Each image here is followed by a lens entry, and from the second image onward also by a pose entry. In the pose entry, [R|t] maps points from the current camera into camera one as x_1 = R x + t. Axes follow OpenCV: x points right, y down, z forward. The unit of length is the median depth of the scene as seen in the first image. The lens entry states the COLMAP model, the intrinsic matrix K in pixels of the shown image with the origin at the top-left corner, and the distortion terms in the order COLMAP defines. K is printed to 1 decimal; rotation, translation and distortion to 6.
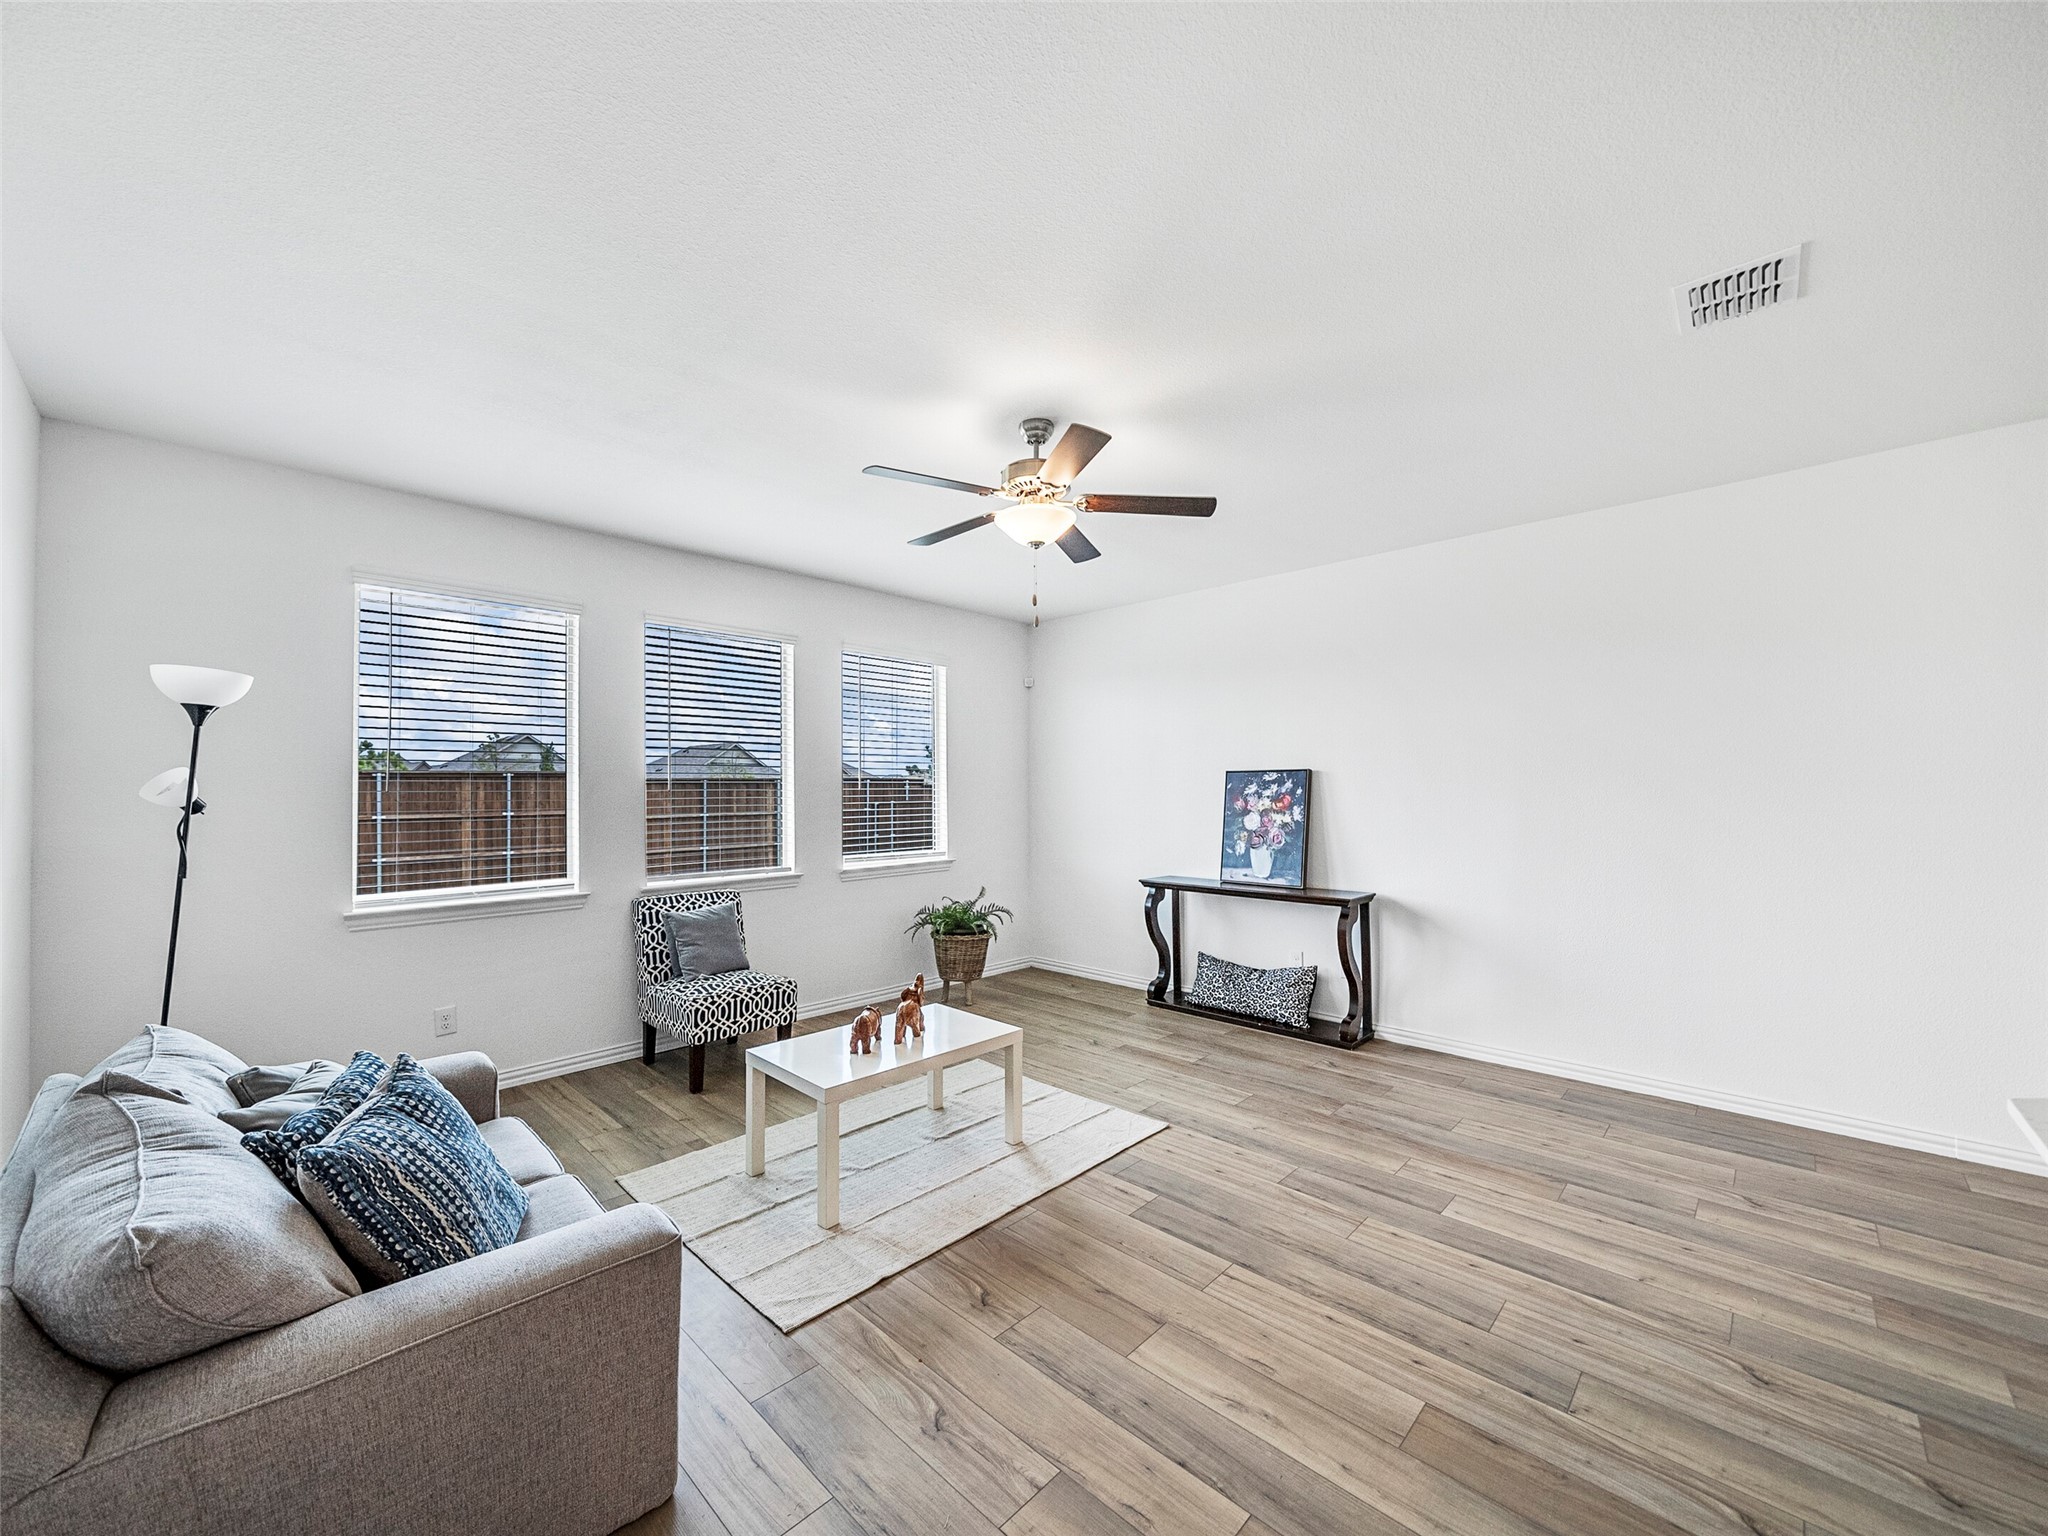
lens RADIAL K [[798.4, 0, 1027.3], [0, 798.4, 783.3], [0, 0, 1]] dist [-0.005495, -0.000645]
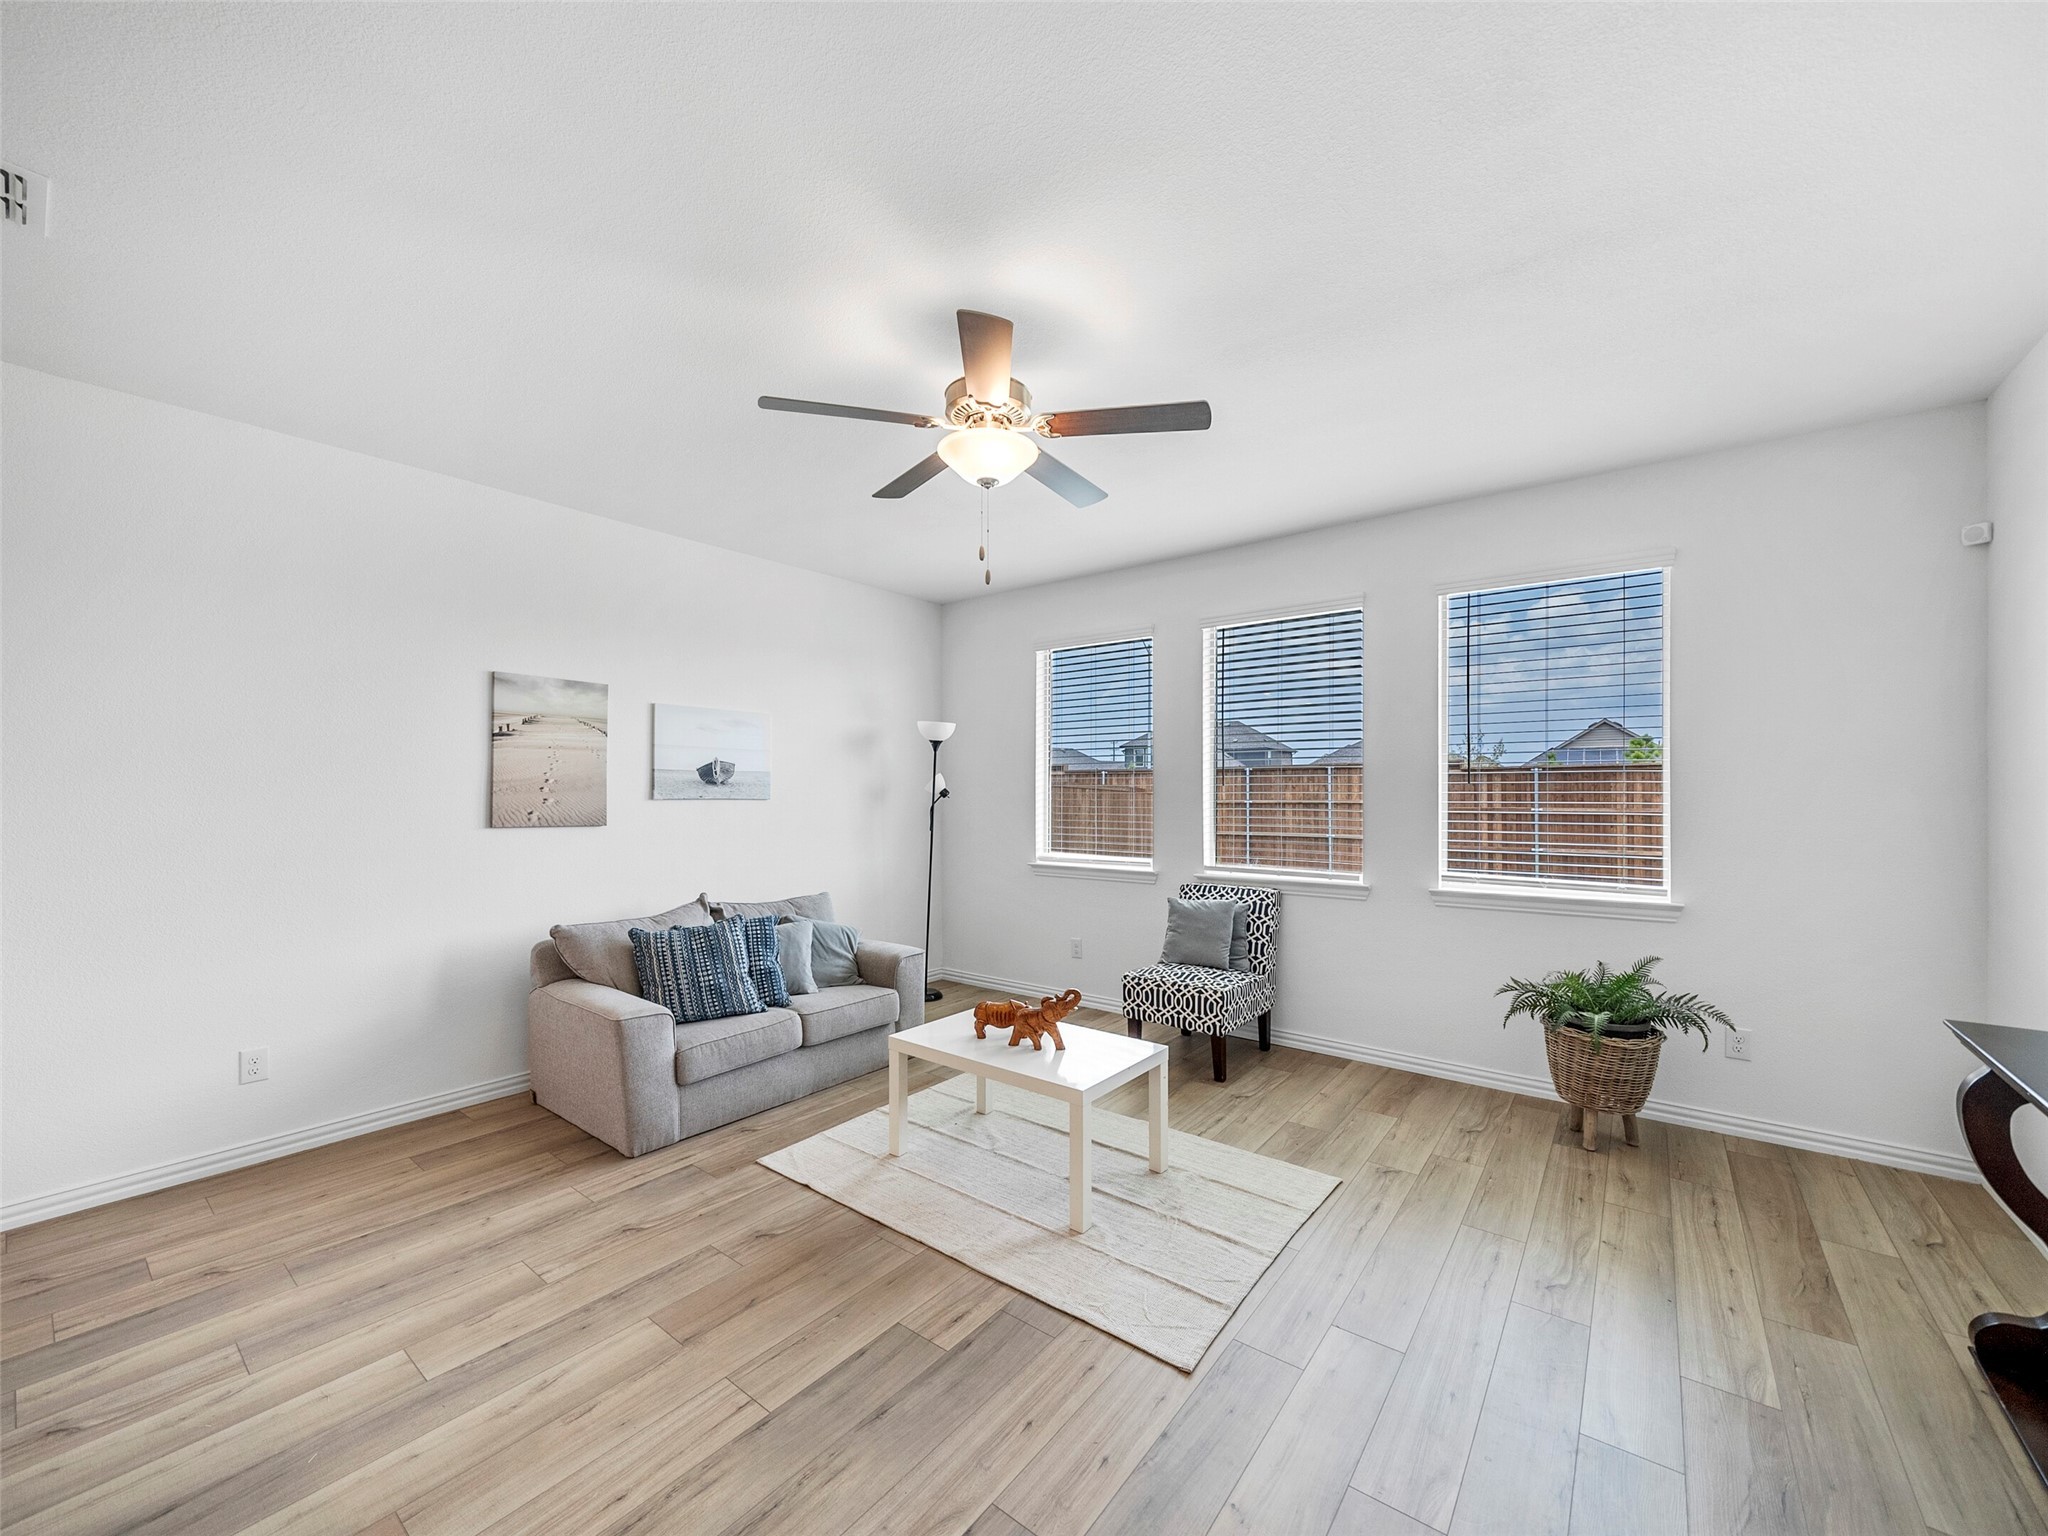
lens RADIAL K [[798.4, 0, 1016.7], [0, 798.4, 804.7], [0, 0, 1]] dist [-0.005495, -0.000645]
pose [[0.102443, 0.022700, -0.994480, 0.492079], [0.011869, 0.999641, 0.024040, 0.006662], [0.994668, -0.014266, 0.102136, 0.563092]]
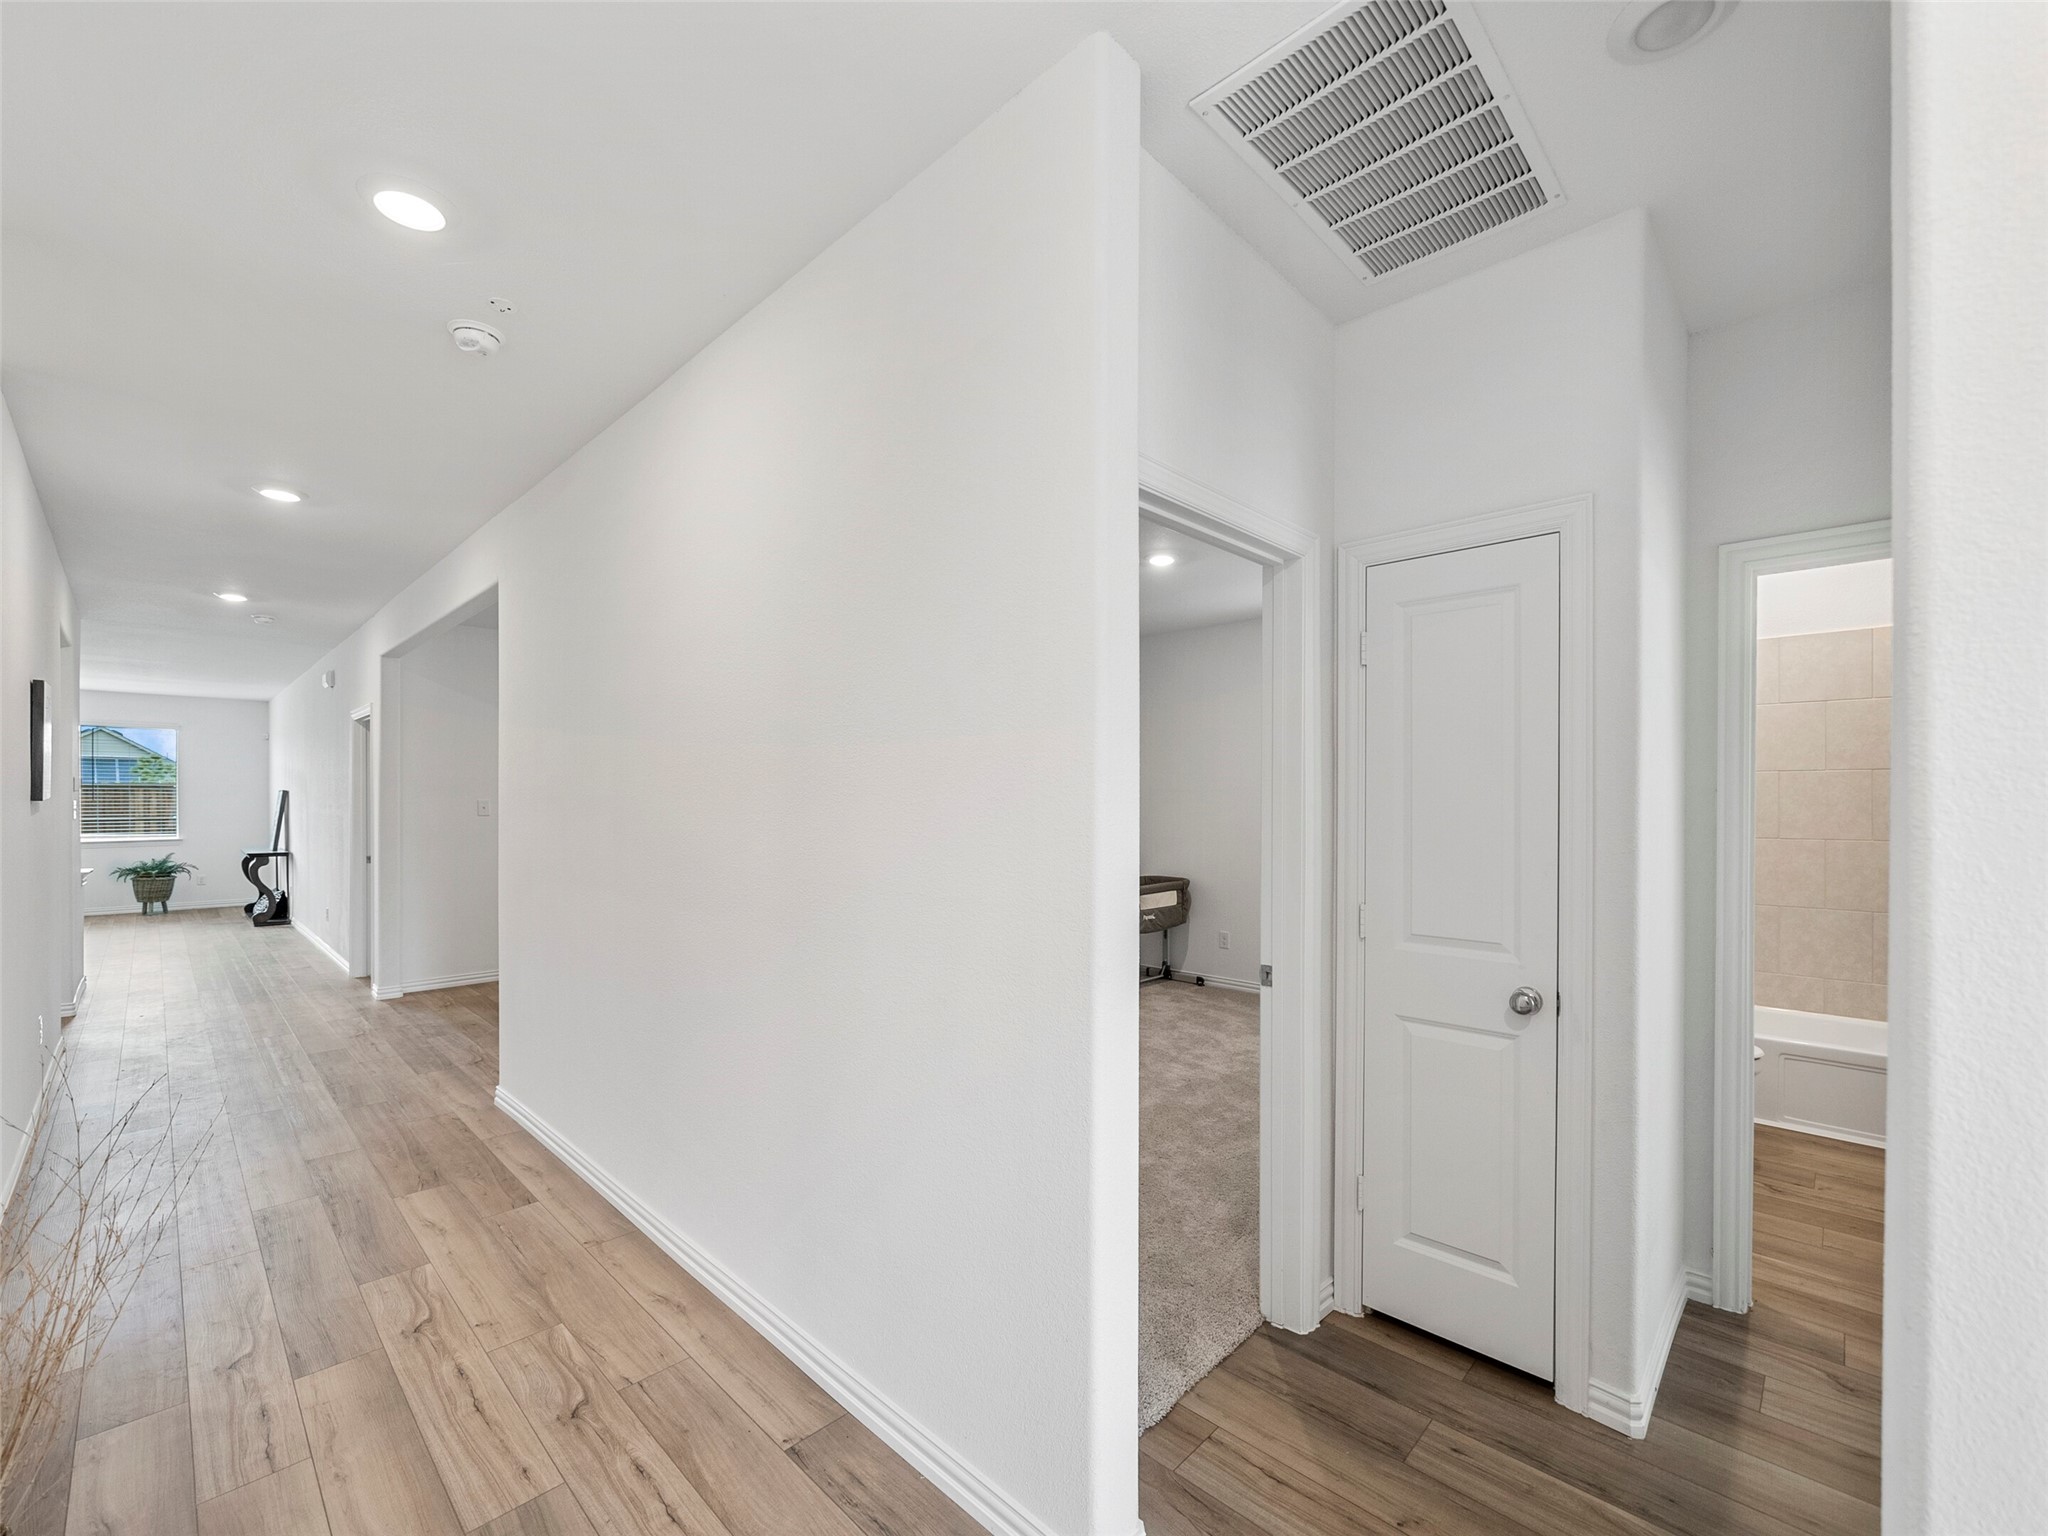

* **Brief**
Could you return the entire listing above verbatim while dropping each picture?

* **Exercise response**
Each image here is followed by a lens entry, and from the second image onward also by a pose entry. In the pose entry, [R|t] maps points from the current camera into camera one as x_1 = R x + t. Axes follow OpenCV: x points right, y down, z forward. The unit of length is the median depth of the scene as seen in the first image. The lens entry states the COLMAP model, the intrinsic matrix K in pixels of the shown image with the origin at the top-left corner, and the distortion terms in the order COLMAP defines. K is printed to 1 decimal; rotation, translation and distortion to 6.
lens RADIAL K [[798.4, 0, 1027.3], [0, 798.4, 783.3], [0, 0, 1]] dist [-0.005495, -0.000645]
lens RADIAL K [[798.4, 0, 1016.7], [0, 798.4, 804.7], [0, 0, 1]] dist [-0.005495, -0.000645]
pose [[0.102443, 0.022700, -0.994480, 0.492079], [0.011869, 0.999641, 0.024040, 0.006662], [0.994668, -0.014266, 0.102136, 0.563092]]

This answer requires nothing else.